Although she was thousands of miles from home, Scott used the experience as a lesson, to continue on with life even when difficult situations arise.

“I think one of my biggest things is that it opens other opportunities,” Scott said. “I would not be here [at VCU]. I would not have had the opportunity to go to grad school if I didn’t have this extra year that I could play.”

As is custom when programs are eliminated, Robert Morris honored the scholarships of student-athletes in the affected programs. Many student-athletes chose to transfer. Scott decided to finish her undergraduate degree at RMU to avoid losing credits. Instead, she spent the year as a regular undergraduate student.

But Scott hadn’t given up on field hockey, and even after taking the 2014 season off, she would still have a year of eligibility remaining. She took advantage of her network of field hockey contacts and reached out to former Robert Morris assistant and fellow Australian Lindsay Burrows, now a member of the VCU coaching staff. Scott chose VCU after learning about the Center for Sport Leadership, the school’s sports management graduate program.

Scott says she’s still getting back into game shape after taking last season. She spent this past summer playing for her club team in Australia. Now her biggest challenge is learning to balance her graduate work with athletics, which she says is much more difficult than when she balanced undergraduate studies with sports.

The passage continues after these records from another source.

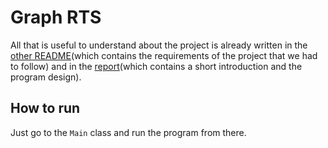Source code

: # Graph RTS

All that is useful to understand about the project is already written in the [other README](rts/README.md)(which contains
the requirements of the project that we had to follow) and in the [report](rts/report.md)(which contains a short introduction
and the program design). 

## How to run
Just go to the `Main` class and run the program from there.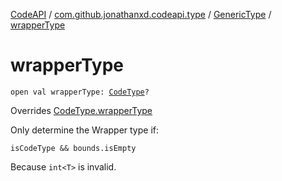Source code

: [CodeAPI](../../index.md) / [com.github.jonathanxd.codeapi.type](../index.md) / [GenericType](index.md) / [wrapperType](.)

# wrapperType

`open val wrapperType: `[`CodeType`](../-code-type/index.md)`?`

Overrides [CodeType.wrapperType](../-code-type/wrapper-type.md)

Only determine the Wrapper type if:

`isCodeType && bounds.isEmpty`

Because `int<T>` is invalid.

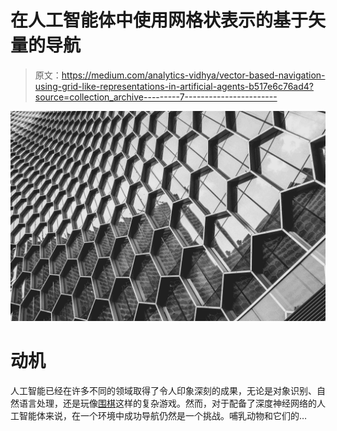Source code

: # 在人工智能体中使用网格状表示的基于矢量的导航

> 原文：<https://medium.com/analytics-vidhya/vector-based-navigation-using-grid-like-representations-in-artificial-agents-b517e6c76ad4?source=collection_archive---------7----------------------->

![](img/bcc7d9bebf6bed1f3ca23c1a41055e13.png)

# **动机**

人工智能已经在许多不同的领域取得了令人印象深刻的成果，无论是对象识别、自然语言处理，还是玩像[围棋](https://deepmind.com/research/case-studies/alphago-the-story-so-far)这样的复杂游戏。然而，对于配备了深度神经网络的人工智能体来说，在一个环境中成功导航仍然是一个挑战。哺乳动物和它们的…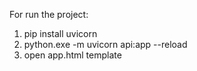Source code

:For run the project:
1) pip install uvicorn
2) python.exe -m uvicorn api:app --reload
3) open app.html template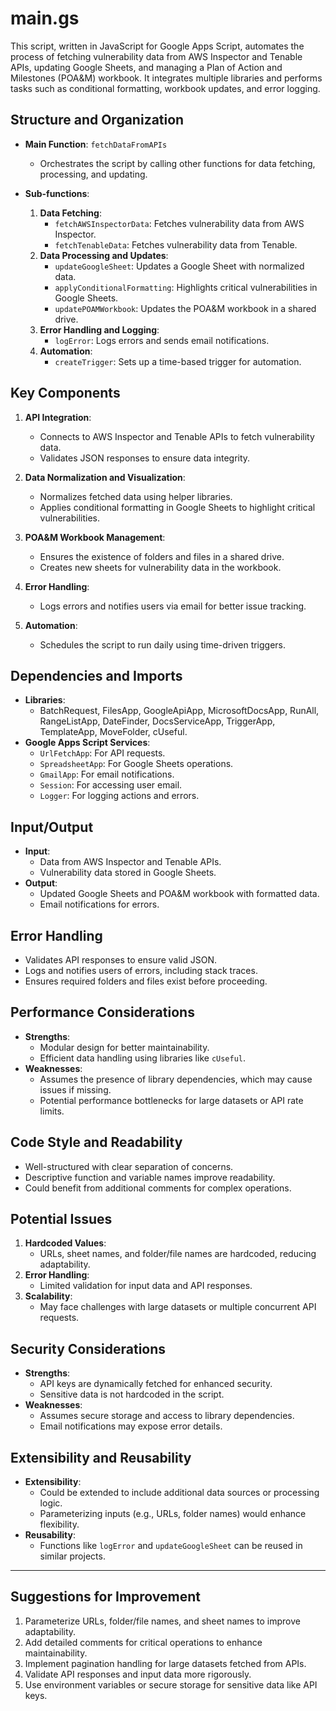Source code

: # main.gs

This script, written in JavaScript for Google Apps Script, automates the process of fetching vulnerability data from AWS Inspector and Tenable APIs, updating Google Sheets, and managing a Plan of Action and Milestones (POA&M) workbook. It integrates multiple libraries and performs tasks such as conditional formatting, workbook updates, and error logging.

## Structure and Organization
- **Main Function**: `fetchDataFromAPIs`
    - Orchestrates the script by calling other functions for data fetching, processing, and updating.

- **Sub-functions**:
    1. **Data Fetching**:
        - `fetchAWSInspectorData`: Fetches vulnerability data from AWS Inspector.
        - `fetchTenableData`: Fetches vulnerability data from Tenable.
    2. **Data Processing and Updates**:
        - `updateGoogleSheet`: Updates a Google Sheet with normalized data.
        - `applyConditionalFormatting`: Highlights critical vulnerabilities in Google Sheets.
        - `updatePOAMWorkbook`: Updates the POA&M workbook in a shared drive.
    3. **Error Handling and Logging**:
        - `logError`: Logs errors and sends email notifications.
    4. **Automation**:
        - `createTrigger`: Sets up a time-based trigger for automation.

## Key Components
1. **API Integration**:
    - Connects to AWS Inspector and Tenable APIs to fetch vulnerability data.
    - Validates JSON responses to ensure data integrity.

2. **Data Normalization and Visualization**:
    - Normalizes fetched data using helper libraries.
    - Applies conditional formatting in Google Sheets to highlight critical vulnerabilities.

3. **POA&M Workbook Management**:
    - Ensures the existence of folders and files in a shared drive.
    - Creates new sheets for vulnerability data in the workbook.

4. **Error Handling**:
    - Logs errors and notifies users via email for better issue tracking.

5. **Automation**:
    - Schedules the script to run daily using time-driven triggers.

## Dependencies and Imports
- **Libraries**:
    - BatchRequest, FilesApp, GoogleApiApp, MicrosoftDocsApp, RunAll, RangeListApp, DateFinder, DocsServiceApp, TriggerApp, TemplateApp, MoveFolder, cUseful.
- **Google Apps Script Services**:
    - `UrlFetchApp`: For API requests.
    - `SpreadsheetApp`: For Google Sheets operations.
    - `GmailApp`: For email notifications.
    - `Session`: For accessing user email.
    - `Logger`: For logging actions and errors.

## Input/Output
- **Input**:
    - Data from AWS Inspector and Tenable APIs.
    - Vulnerability data stored in Google Sheets.
- **Output**:
    - Updated Google Sheets and POA&M workbook with formatted data.
    - Email notifications for errors.

## Error Handling
- Validates API responses to ensure valid JSON.
- Logs and notifies users of errors, including stack traces.
- Ensures required folders and files exist before proceeding.

## Performance Considerations
- **Strengths**:
    - Modular design for better maintainability.
    - Efficient data handling using libraries like `cUseful`.
- **Weaknesses**:
    - Assumes the presence of library dependencies, which may cause issues if missing.
    - Potential performance bottlenecks for large datasets or API rate limits.

## Code Style and Readability
- Well-structured with clear separation of concerns.
- Descriptive function and variable names improve readability.
- Could benefit from additional comments for complex operations.

## Potential Issues
1. **Hardcoded Values**:
    - URLs, sheet names, and folder/file names are hardcoded, reducing adaptability.
2. **Error Handling**:
    - Limited validation for input data and API responses.
3. **Scalability**:
    - May face challenges with large datasets or multiple concurrent API requests.

## Security Considerations
- **Strengths**:
    - API keys are dynamically fetched for enhanced security.
    - Sensitive data is not hardcoded in the script.
- **Weaknesses**:
    - Assumes secure storage and access to library dependencies.
    - Email notifications may expose error details.

## Extensibility and Reusability
- **Extensibility**:
    - Could be extended to include additional data sources or processing logic.
    - Parameterizing inputs (e.g., URLs, folder names) would enhance flexibility.
- **Reusability**:
    - Functions like `logError` and `updateGoogleSheet` can be reused in similar projects.

---

## Suggestions for Improvement
1. Parameterize URLs, folder/file names, and sheet names to improve adaptability.
2. Add detailed comments for critical operations to enhance maintainability.
3. Implement pagination handling for large datasets fetched from APIs.
4. Validate API responses and input data more rigorously.
5. Use environment variables or secure storage for sensitive data like API keys.



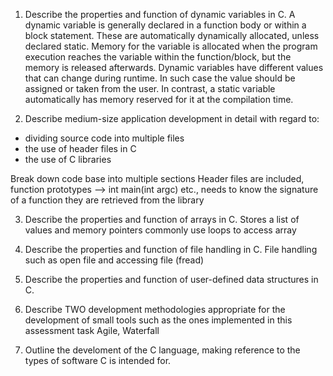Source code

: 1. Describe the properties and function of dynamic variables in C.
A dynamic variable is generally declared in a function body or within a block statement. These are automatically dynamically allocated, unless declared static. Memory for the variable is allocated when the program execution reaches the variable within the function/block, but the memory is released afterwards.
Dynamic variables have different values that can change during runtime. In such case the value should be assigned or taken from the user. In contrast, a static variable automatically has memory reserved for it at the compilation time.

2. Describe medium-size application development in detail with
regard to:
- dividing source code into multiple files
- the use of header files in C
- the use of C libraries


Break down code base into multiple sections
Header files are included, function prototypes --> int main(int argc) etc., needs to know the signature of a function
they are retrieved from the library

3. Describe the properties and function of arrays in C.
Stores a list of values and memory pointers
commonly use loops to access array

4. Describe the properties and function of file handling in C.
File handling such as open file and accessing file (fread)

5.  Describe the properties and function of user-defined data
structures in C.

6. Describe TWO development methodologies appropriate for the
development of small tools such as the ones implemented in this
assessment task
Agile, Waterfall

7. Outline the develoment of the C language, making reference to the types of software C is intended for.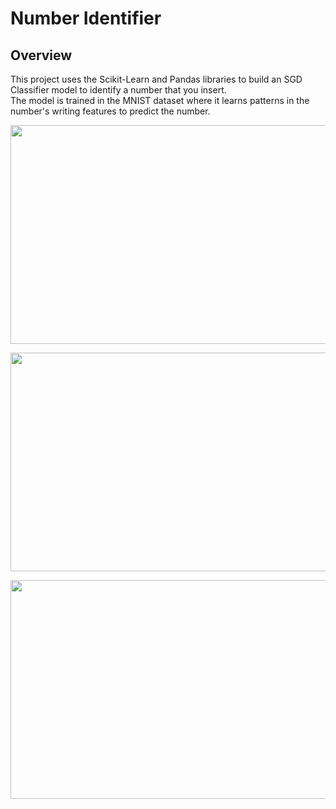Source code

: # Number Identifier
## Overview

This project uses the Scikit-Learn and Pandas libraries to build an SGD Classifier model to identify a number that you insert. 
<br/>
The model is trained in the MNIST dataset where it learns patterns in the number's writing features to predict the number.

<p align="center">
  <img height="350" width="600" src="https://github.com/user-attachments/assets/9c446aec-1852-4ae6-889c-0d9823805866">
</p>

<p align="center">
  <img height="350" width="600" src="https://github.com/user-attachments/assets/c9dff5a9-bd6b-4ab8-8a42-45996d7883af">
</p>

<p align="center">
  <img height="350" width="600" src="https://github.com/user-attachments/assets/9164b07e-6941-4950-830e-fa7d1283da2e">
</p>
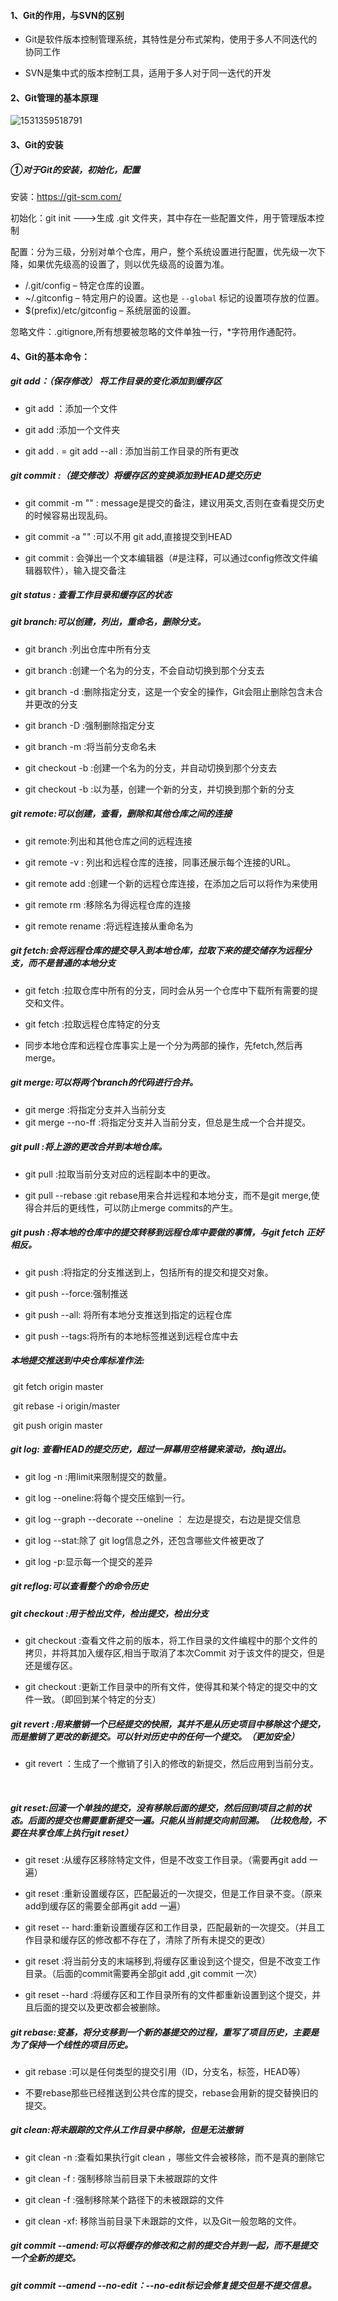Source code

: 

#### 1、Git的作用，与SVN的区别

- Git是软件版本控制管理系统，其特性是分布式架构，使用于多人不同迭代的协同工作

- SVN是集中式的版本控制工具，适用于多人对于同一迭代的开发

  

#### 2、Git管理的基本原理

![1531359518791](C:\Users\YANGXI~1\AppData\Local\Temp\1531359518791.png)

#### 3、Git的安装

##### ①对于Git的安装，初始化，配置

安装：https://git-scm.com/

初始化：git init --->生成 .git 文件夹，其中存在一些配置文件，用于管理版本控制

配置：分为三级，分别对单个仓库，用户，整个系统设置进行配置，优先级一次下降，如果优先级高的设置了，则以优先级高的设置为准。

- /.git/config – 特定仓库的设置。
- ~/.gitconfig – 特定用户的设置。这也是 `--global` 标记的设置项存放的位置。
- $(prefix)/etc/gitconfig – 系统层面的设置。

忽略文件：.gitignore,所有想要被忽略的文件单独一行，*字符用作通配符。



#### 4、Git的基本命令：

##### git add：（保存修改） 将工作目录的变化添加到缓存区

- git add  <filename> ：添加一个文件

- git add <directory>:添加一个文件夹

- git add . = git add --all : 添加当前工作目录的所有更改

  

##### git commit :（提交修改）将缓存区的变换添加到HEAD提交历史

- git commit -m "<Message>" : message是提交的备注，建议用英文,否则在查看提交历史的时候容易出现乱码。

- git commit -a "<Message>" :可以不用 git add,直接提交到HEAD

- git commit  : 会弹出一个文本编辑器（#是注释，可以通过config修改文件编辑器软件），输入提交备注

  

##### git status : 查看工作目录和缓存区的状态



##### git branch:可以创建，列出，重命名，删除分支。

- git branch :列出仓库中所有分支

- git branch <branch>:创建一个名为<branch>的分支，不会自动切换到那个分支去

- git branch -d <branch>:删除指定分支，这是一个安全的操作，Git会阻止删除包含未合并更改的分支

- git branch -D <branch>:强制删除指定分支

- git branch -m <branch>:将当前分支命名未<branch>

- git checkout -b <new-branch>:创建一个名为<new-branch>的分支，并自动切换到那个分支去

- git checkout -b <new-branch> <existing-branch> :以<existing-branch>为基，创建一个新的分支，并切换到那个新的分支

  

##### git remote:可以创建，查看，删除和其他仓库之间的连接

- git remote:列出和其他仓库之间的远程连接

- git remote -v : 列出和远程仓库的连接，同事还展示每个连接的URL。

- git remote add <name><url>:创建一个新的远程仓库连接，在添加之后可以将<name>作为<url>来使用

- git remote rm <name>:移除名为得远程仓库的连接

- git remote rename <old-name> <new-name>:将远程连接从<old-name>重命名为<new-name>

  

##### git fetch:会将远程仓库的提交导入到本地仓库，拉取下来的提交储存为远程分支，而不是普通的本地分支

- git fetch <remote>:拉取仓库中所有的分支，同时会从另一个仓库中下载所有需要的提交和文件。

- git fetch <remote> <branch>:拉取远程仓库特定的分支

- 同步本地仓库和远程仓库事实上是一个分为两部的操作，先fetch,然后再merge。

  


##### git merge:可以将两个branch的代码进行合并。

- git merge <branch>:将指定分支并入当前分支
- git merge --no-ff <branch>:将指定分支并入当前分支，但总是生成一个合并提交。



##### git pull :将上游的更改合并到本地仓库。

- git pull <remote>:拉取当前分支对应的远程副本中的更改。

- git pull --rebase <remote>:git rebase用来合并远程和本地分支，而不是git merge,使得合并后的更线性，可以防止merge commits的产生。

  

##### git push :将本地的仓库中的提交转移到远程仓库中要做的事情，与git fetch 正好相反。

- git push <remote><branch>:将指定的分支推送到<remote>上，包括所有的提交和提交对象。

- git push <remote> --force:强制推送

- git push <remote> --all: 将所有本地分支推送到指定的远程仓库

- git push <remote> --tags:将所有的本地标签推送到远程仓库中去

  

##### 本地提交推送到中央仓库标准作法: 

​	git fetch origin master

​	git rebase -i origin/master

​	git push origin master



##### git log: 查看HEAD的提交历史，超过一屏幕用空格键来滚动，按q退出。

- git log -n <limit>:用limit来限制提交的数量。

- git log --oneline:将每个提交压缩到一行。

- git log --graph --decorate --oneline ： 左边是提交，右边是提交信息

- git log --stat:除了 git log信息之外，还包含哪些文件被更改了

- git log -p:显示每一个提交的差异

  

##### git reflog:可以查看整个的命令历史



##### git checkout :用于检出文件，检出提交，检出分支

- git checkout <commit> <file>:查看文件之前的版本，将工作目录的<file>文件编程<commit>中的那个文件的拷贝，并将其加入缓存区,相当于取消了本次Commit 对于该文件的提交，但是还是缓存区。

- git checkout <commit>:更新工作目录中的所有文件，使得其和某个特定的提交中的文件一致。（即回到某个特定的分支）

  

##### git revert :用来撤销一个已经提交的快照，其并不是从历史项目中移除这个提交，而是撤销了更改的新提交。可以针对历史中的任何一个提交。（更加安全）

- git revert <commit>：生成了一个撤销了<commit>引入的修改的新提交，然后应用到当前分支。

​    

##### git reset:回滚一个单独的提交，没有移除后面的提交，然后回到项目之前的状态。后面的提交也需要重新提交一遍。只能从当前提交向前回溯。（比较危险，不要在共享仓库上执行git reset）

- git reset <file>:从缓存区移除特定文件，但是不改变工作目录。（需要再git add 一遍）

- git reset :重新设置缓存区，匹配最近的一次提交，但是工作目录不变。（原来add到缓存区的需要全部再git add 一遍）

- git reset -- hard:重新设置缓存区和工作目录，匹配最新的一次提交。（并且工作目录和缓存区的修改都不存在了，清除了所有未提交的更改）

- git reset <commit>:将当前分支的末端移到<commit>,将缓存区重设到这个提交，但是不改变工作目录。（后面的commit需要再全部git add ,git commit 一次）

- git reset --hard <commit>:将缓存区和工作目录所有的文件都重新设置到这个提交，并且后面的提交以及更改都会被删除。 

  

##### git rebase:变基，将分支移到一个新的基提交的过程，重写了项目历史，主要是为了保持一个线性的项目历史。

- git rebase <base>:<base>可以是任何类型的提交引用（ID，分支名，标签，HEAD等）

- 不要rebase那些已经推送到公共仓库的提交，rebase会用新的提交替换旧的提交。

  

##### git clean:将未跟踪的文件从工作目录中移除，但是无法撤销

- git clean -n :查看如果执行git clean ，哪些文件会被移除，而不是真的删除它

- git clean -f : 强制移除当前目录下未被跟踪的文件

- git clean -f <path>:强制移除某个路径下的未被跟踪的文件

- git clean -xf: 移除当前目录下未跟踪的文件，以及Git一般忽略的文件。

  

##### git commit --amend:可以将缓存的修改和之前的提交合并到一起，而不是提交一个全新的提交。

##### git commit --amend --no-edit：--no-edit标记会修复提交但是不提交信息。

Despite some rust, she’s quickly become a starter for the Rams as they fight for an Atlantic 10 Conference Tournament bid, and she believes the Center for Sport Leadership graduate program will allow her to build on her psychology degree. She says the curriculum is also compatible with education, should she choose to pursue teaching in the future.

“I grew up wanting to do education,” Scott said. “My biggest draw is I want to impact people somehow. The options of either being a coach or getting into any athletics, I feel like you can do that, especially in America, and the career choices in America are so much more open than what they are in Australia. If I do finish this program successfully, then I will have more options in America to work, just depending on what country I choose to be in at the time.”